Land tenure—the formal and informal relationship individuals and groups form with land—effectively determines who uses what land under which conditions. Tenure security is important to promote rural resilience and climate change adaptation, build endowments of assets, and provide adequate housing. But land tenure security is not static. It exists along a spectrum from strong to weak with numerous factors moving the needle between the two.
One such factor is conflict and all the elements that comprise it. Violence, forced displacement, land grabbing, destruction of land records, death of land, and weakened governance associated with conflict affect tenure security and people’s access to land. Understanding exactly how rights are affected can help design interventions to enhance land tenure security during and after periods of conflict.

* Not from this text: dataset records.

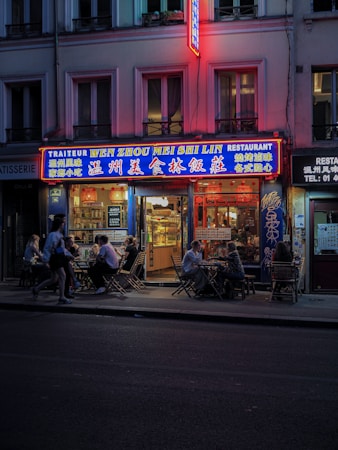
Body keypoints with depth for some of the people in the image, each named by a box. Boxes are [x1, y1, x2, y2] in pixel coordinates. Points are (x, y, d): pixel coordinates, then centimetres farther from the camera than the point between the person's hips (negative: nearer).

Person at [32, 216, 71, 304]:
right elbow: (47, 248, -16)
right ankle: (62, 297, -7)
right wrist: (46, 261, -18)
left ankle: (36, 289, 25)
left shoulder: (59, 235, 16)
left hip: (59, 258, 10)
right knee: (62, 276, -11)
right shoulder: (53, 235, -14)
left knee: (54, 279, 14)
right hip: (55, 258, -10)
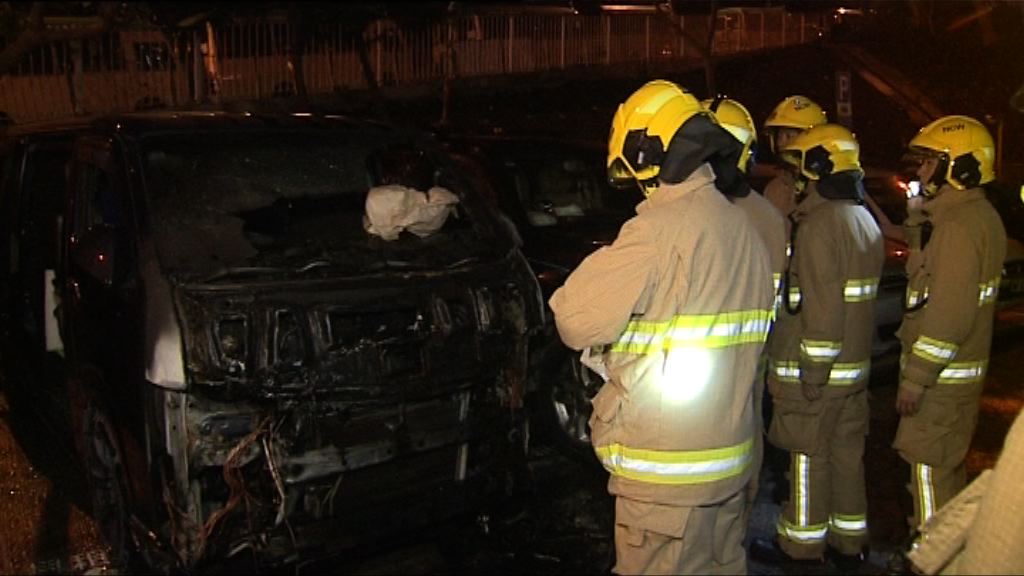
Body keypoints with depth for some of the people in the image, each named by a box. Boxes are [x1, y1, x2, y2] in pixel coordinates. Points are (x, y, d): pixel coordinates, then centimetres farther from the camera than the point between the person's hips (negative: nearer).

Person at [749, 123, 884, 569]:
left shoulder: (819, 225, -19)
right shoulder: (865, 221, 10)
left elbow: (823, 307, -23)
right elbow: (860, 297, 14)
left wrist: (814, 372, -19)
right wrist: (853, 350, 19)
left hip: (813, 369, -8)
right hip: (854, 365, 9)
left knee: (808, 456, 4)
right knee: (846, 452, 16)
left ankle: (802, 544, 18)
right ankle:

One way in which land tenure is impacted by conflict is through people’s perceptions of the security of their tenure under the cloud of conflict and the risks it brings. In 2020, Prindex, through its global survey, released data on perceptions of security of land and housing rights in 140 countries. Comparing this with data from the Uppsala Conflict Data Program’s georeferenced records of violent events sheds light on the relationship between conflict and tenure security.
The key findings:
- There is a clear link between conflict, fragile settings, and perceived tenure insecurity. Countries with medium- to high-intensity conflict or institutional/social fragility tend to have relatively high rates of perceived tenure insecurity. Countries with a record of violent events in the past also have higher rates of perceived tenure insecurity. Experiencing at least one event of organized violence in the previous year pushes a country’s overall rate of tenure security down by about 10 percentage points on average (71 percent vs. 81 percent).
- Renters are more vulnerable to negative impacts of violent conflict. Conflict negatively impacts security of all three types of tenure measured—ownership, renting, and living with family. The most negatively affected are renters, 67 percent of whom feel secure in stable countries versus only 50 percent in countries that have experienced organized violence.
- Violence acts as a “leveler” in terms of the effect of income on perceived tenure security. Rich or poor, organized violence makes people feel more insecure about their land rights. Overall, low-income households are the most insecure in violent and nonviolent settings. However, violence reduces perceived tenure security much more sharply among high earners than low earners. One possible explanation is that lower-income households may face tenure insecurity on multiple fronts, while for higher-income households organized violence presents a unique shock.
- Organized violence pushes people into less secure housing. Violence seems to push people from more secure arrangements, such as living with family, into less secure ones, such as renting. The presence of organized violence is associated with an increase in the share of renters by 2.7 percentage points and a decrease in the share of those staying with family by 5.7 percentage points over a 28-year period. Violence in rural areas can spur increased urbanization, presenting risks to vulnerable persons renting urban housing, as evidenced in a new World Bank report on Somalia.
- Organized violence has a long-term effect on tenure security. Organized violence affects perceived tenure security among the general population for as long as 28 years. The magnitude of the effect is comparable to the effects of lower levels of education or low income on perceived tenure security. This effect is considerable and is likely to have negative development impacts, especially where it prevents people from using land as an asset.
- The relationship between the severity of organized violence and perceived tenure security is less clear. The number of deaths or events revealed no more insights than binary measures of violence versus nonviolence.
A better understanding of the relationships between violence and perceptions of tenure security will help develop targeted policies and interventions that safeguard and strengthen tenure security during and after conflict. Additional research on how additional factors, such as the length of conflict, causes (e.g., expropriation vs. family disputes) and spillover effects into non-conflict areas, impact tenure security would help further fill knowledge gaps. Recognizing and addressing the triggers of perceived insecurity could also help governments build trust in post-conflict settings, a critical element in promoting peace and stability, given the social and economic significance of land and housing in conflict and fragile settings.